## What needs to be done
Repeat the data that follows, keeping every character intact.

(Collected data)
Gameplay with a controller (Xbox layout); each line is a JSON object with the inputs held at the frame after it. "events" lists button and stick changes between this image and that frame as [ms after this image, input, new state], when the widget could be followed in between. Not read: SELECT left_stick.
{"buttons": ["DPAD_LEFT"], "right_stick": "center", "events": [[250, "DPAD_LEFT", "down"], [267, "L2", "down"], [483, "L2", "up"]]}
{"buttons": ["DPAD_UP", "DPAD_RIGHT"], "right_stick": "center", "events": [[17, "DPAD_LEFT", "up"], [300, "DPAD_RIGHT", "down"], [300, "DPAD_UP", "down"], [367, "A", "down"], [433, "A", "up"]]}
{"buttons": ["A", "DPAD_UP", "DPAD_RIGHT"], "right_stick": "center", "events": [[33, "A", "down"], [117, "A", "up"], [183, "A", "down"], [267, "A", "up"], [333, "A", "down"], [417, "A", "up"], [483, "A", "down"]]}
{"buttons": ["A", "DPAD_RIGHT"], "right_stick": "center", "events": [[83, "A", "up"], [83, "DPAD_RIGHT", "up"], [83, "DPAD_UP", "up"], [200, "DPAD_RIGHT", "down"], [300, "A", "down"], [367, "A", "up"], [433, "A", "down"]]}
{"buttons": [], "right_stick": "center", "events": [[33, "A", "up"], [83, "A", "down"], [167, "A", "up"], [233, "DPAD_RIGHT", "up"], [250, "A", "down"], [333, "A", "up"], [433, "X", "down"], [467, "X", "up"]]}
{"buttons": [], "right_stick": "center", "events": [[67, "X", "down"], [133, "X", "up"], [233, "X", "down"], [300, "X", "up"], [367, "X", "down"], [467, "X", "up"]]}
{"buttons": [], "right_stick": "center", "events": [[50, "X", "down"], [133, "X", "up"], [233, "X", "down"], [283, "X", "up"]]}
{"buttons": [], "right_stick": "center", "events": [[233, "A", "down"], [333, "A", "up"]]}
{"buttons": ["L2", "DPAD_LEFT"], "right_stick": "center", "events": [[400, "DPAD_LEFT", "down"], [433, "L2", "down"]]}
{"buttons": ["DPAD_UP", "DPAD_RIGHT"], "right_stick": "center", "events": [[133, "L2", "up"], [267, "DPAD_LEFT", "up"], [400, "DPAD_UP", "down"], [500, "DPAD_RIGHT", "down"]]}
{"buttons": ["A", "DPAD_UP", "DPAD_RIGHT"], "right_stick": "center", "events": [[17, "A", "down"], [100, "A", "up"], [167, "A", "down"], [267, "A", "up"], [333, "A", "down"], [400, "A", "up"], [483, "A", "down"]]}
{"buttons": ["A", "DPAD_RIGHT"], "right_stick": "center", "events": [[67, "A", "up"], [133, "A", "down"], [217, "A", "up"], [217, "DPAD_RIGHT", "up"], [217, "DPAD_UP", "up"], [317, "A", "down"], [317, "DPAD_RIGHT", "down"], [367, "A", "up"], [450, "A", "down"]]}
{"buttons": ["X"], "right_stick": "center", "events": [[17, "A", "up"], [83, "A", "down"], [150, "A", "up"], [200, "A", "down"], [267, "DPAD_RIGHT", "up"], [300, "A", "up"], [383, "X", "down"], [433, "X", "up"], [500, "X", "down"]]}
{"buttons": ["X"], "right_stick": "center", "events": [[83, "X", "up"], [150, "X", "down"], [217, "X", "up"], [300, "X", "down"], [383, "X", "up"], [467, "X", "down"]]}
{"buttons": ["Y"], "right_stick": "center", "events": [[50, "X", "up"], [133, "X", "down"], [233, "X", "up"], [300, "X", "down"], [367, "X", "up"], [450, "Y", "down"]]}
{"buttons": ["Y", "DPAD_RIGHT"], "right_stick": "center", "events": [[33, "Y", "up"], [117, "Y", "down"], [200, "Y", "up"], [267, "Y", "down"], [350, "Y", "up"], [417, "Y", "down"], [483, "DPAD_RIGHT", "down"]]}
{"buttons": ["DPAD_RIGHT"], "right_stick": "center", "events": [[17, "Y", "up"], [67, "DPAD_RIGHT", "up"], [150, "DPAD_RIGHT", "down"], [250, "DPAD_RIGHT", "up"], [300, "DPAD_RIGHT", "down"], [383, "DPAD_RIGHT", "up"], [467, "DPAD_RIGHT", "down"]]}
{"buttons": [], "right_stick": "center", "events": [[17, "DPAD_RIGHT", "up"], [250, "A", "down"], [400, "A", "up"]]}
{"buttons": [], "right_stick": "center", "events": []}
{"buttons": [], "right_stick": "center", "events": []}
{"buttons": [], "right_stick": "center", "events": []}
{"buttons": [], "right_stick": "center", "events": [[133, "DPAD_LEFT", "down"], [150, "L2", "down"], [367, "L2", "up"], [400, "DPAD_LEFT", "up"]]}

## Answer section
Gameplay with a controller (Xbox layout); each line is a JSON object with the inputs held at the frame after it. "events" lists button and stick changes between this image and that frame as [ms after this image, input, new state], when the widget could be followed in between. Not read: SELECT left_stick.
{"buttons": ["DPAD_LEFT"], "right_stick": "center", "events": [[250, "DPAD_LEFT", "down"], [267, "L2", "down"], [483, "L2", "up"]]}
{"buttons": ["DPAD_UP", "DPAD_RIGHT"], "right_stick": "center", "events": [[17, "DPAD_LEFT", "up"], [300, "DPAD_RIGHT", "down"], [300, "DPAD_UP", "down"], [367, "A", "down"], [433, "A", "up"]]}
{"buttons": ["A", "DPAD_UP", "DPAD_RIGHT"], "right_stick": "center", "events": [[33, "A", "down"], [117, "A", "up"], [183, "A", "down"], [267, "A", "up"], [333, "A", "down"], [417, "A", "up"], [483, "A", "down"]]}
{"buttons": ["A", "DPAD_RIGHT"], "right_stick": "center", "events": [[83, "A", "up"], [83, "DPAD_RIGHT", "up"], [83, "DPAD_UP", "up"], [200, "DPAD_RIGHT", "down"], [300, "A", "down"], [367, "A", "up"], [433, "A", "down"]]}
{"buttons": [], "right_stick": "center", "events": [[33, "A", "up"], [83, "A", "down"], [167, "A", "up"], [233, "DPAD_RIGHT", "up"], [250, "A", "down"], [333, "A", "up"], [433, "X", "down"], [467, "X", "up"]]}
{"buttons": [], "right_stick": "center", "events": [[67, "X", "down"], [133, "X", "up"], [233, "X", "down"], [300, "X", "up"], [367, "X", "down"], [467, "X", "up"]]}
{"buttons": [], "right_stick": "center", "events": [[50, "X", "down"], [133, "X", "up"], [233, "X", "down"], [283, "X", "up"]]}
{"buttons": [], "right_stick": "center", "events": [[233, "A", "down"], [333, "A", "up"]]}
{"buttons": ["L2", "DPAD_LEFT"], "right_stick": "center", "events": [[400, "DPAD_LEFT", "down"], [433, "L2", "down"]]}
{"buttons": ["DPAD_UP", "DPAD_RIGHT"], "right_stick": "center", "events": [[133, "L2", "up"], [267, "DPAD_LEFT", "up"], [400, "DPAD_UP", "down"], [500, "DPAD_RIGHT", "down"]]}
{"buttons": ["A", "DPAD_UP", "DPAD_RIGHT"], "right_stick": "center", "events": [[17, "A", "down"], [100, "A", "up"], [167, "A", "down"], [267, "A", "up"], [333, "A", "down"], [400, "A", "up"], [483, "A", "down"]]}
{"buttons": ["A", "DPAD_RIGHT"], "right_stick": "center", "events": [[67, "A", "up"], [133, "A", "down"], [217, "A", "up"], [217, "DPAD_RIGHT", "up"], [217, "DPAD_UP", "up"], [317, "A", "down"], [317, "DPAD_RIGHT", "down"], [367, "A", "up"], [450, "A", "down"]]}
{"buttons": ["X"], "right_stick": "center", "events": [[17, "A", "up"], [83, "A", "down"], [150, "A", "up"], [200, "A", "down"], [267, "DPAD_RIGHT", "up"], [300, "A", "up"], [383, "X", "down"], [433, "X", "up"], [500, "X", "down"]]}
{"buttons": ["X"], "right_stick": "center", "events": [[83, "X", "up"], [150, "X", "down"], [217, "X", "up"], [300, "X", "down"], [383, "X", "up"], [467, "X", "down"]]}
{"buttons": ["Y"], "right_stick": "center", "events": [[50, "X", "up"], [133, "X", "down"], [233, "X", "up"], [300, "X", "down"], [367, "X", "up"], [450, "Y", "down"]]}
{"buttons": ["Y", "DPAD_RIGHT"], "right_stick": "center", "events": [[33, "Y", "up"], [117, "Y", "down"], [200, "Y", "up"], [267, "Y", "down"], [350, "Y", "up"], [417, "Y", "down"], [483, "DPAD_RIGHT", "down"]]}
{"buttons": ["DPAD_RIGHT"], "right_stick": "center", "events": [[17, "Y", "up"], [67, "DPAD_RIGHT", "up"], [150, "DPAD_RIGHT", "down"], [250, "DPAD_RIGHT", "up"], [300, "DPAD_RIGHT", "down"], [383, "DPAD_RIGHT", "up"], [467, "DPAD_RIGHT", "down"]]}
{"buttons": [], "right_stick": "center", "events": [[17, "DPAD_RIGHT", "up"], [250, "A", "down"], [400, "A", "up"]]}
{"buttons": [], "right_stick": "center", "events": []}
{"buttons": [], "right_stick": "center", "events": []}
{"buttons": [], "right_stick": "center", "events": []}
{"buttons": [], "right_stick": "center", "events": [[133, "DPAD_LEFT", "down"], [150, "L2", "down"], [367, "L2", "up"], [400, "DPAD_LEFT", "up"]]}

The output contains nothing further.